There's something to be said for him being the next in line of the Calipari point guards. The ever-growing list includes players like Derrick Rose, John Wall, Tyreke Evans, Eric Bledsoe, Jamal Murray and DeAaron Fox. It's the NBA's version of Penn State linebackers or Alabama defensive linemen. The success rate is nearly 100 percent when it comes to Calipari's freshmen point guards; even Brandon Knight averaged 18.1 points over a three-year span in the NBA.

"That’s why guys go to Kentucky," Gilgeous-Alexander said. "It prepares them for the next level. Coach (Calipari) does a really good job, especially with point guards, getting them ready for that next level in a short amount of time."

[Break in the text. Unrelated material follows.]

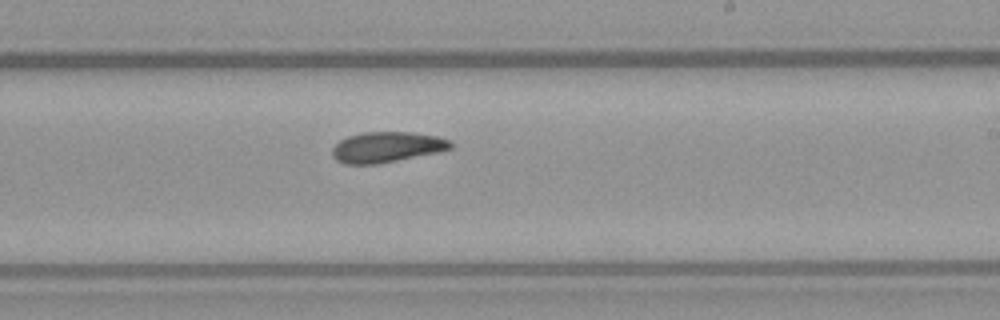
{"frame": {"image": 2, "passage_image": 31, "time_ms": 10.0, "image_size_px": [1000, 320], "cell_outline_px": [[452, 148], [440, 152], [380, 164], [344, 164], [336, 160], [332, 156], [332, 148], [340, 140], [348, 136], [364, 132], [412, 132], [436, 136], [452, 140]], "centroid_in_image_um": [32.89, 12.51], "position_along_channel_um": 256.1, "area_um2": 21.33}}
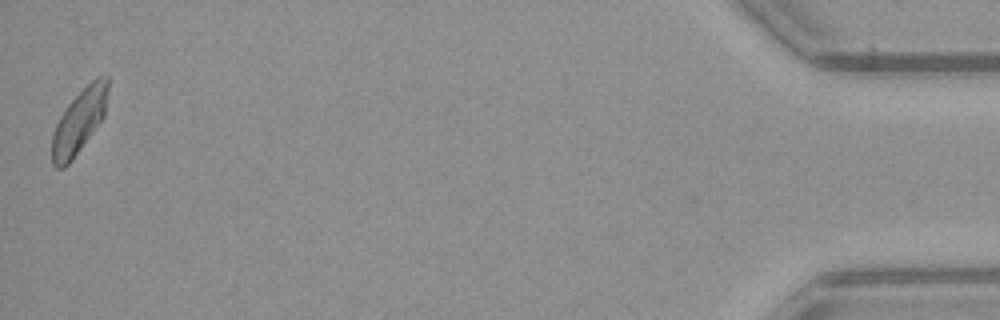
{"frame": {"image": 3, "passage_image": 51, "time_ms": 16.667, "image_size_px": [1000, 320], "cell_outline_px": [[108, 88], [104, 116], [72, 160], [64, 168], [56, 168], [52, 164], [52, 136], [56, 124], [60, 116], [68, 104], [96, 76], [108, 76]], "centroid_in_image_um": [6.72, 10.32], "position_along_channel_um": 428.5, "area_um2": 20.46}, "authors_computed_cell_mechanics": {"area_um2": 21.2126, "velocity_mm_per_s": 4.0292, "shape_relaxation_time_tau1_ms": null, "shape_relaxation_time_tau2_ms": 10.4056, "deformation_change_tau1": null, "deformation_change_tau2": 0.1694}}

Gilgeous-Alexander didn't test or play in the 5-on-5 scrimmages, but he still came out of Chicago a winner. He measured 6-foot-6 in shoes with a ridiculous 6-foot-11 1/2 wingspan, a full three inches longer than any other point guard at the Combine. He also added, rather uniquely, that he watches of film Kawhi Leonard playing defense. Most players don't mention watching film on different-position players; most players aren't 6-foot-6 point guards.

"(It's) obviously a more versatile league and playing small ball. And with me being able to guard multiple positions, a lot of teams are switching things like the pick and roll off ball screens, so me being able to switch and guard multiple positions can help an organization."

Gilgeous-Alexander's arrow is pointing way up. He appears to be teetering near Lottery pick status, though that could go one way or the other in private team workouts, especially if he's pitted against fellow top point guards like Trae Young and Collin Sexton. But if his rise at Kentucky is any indication, he'll only continue to improve his game, his stock and eventually his draft position.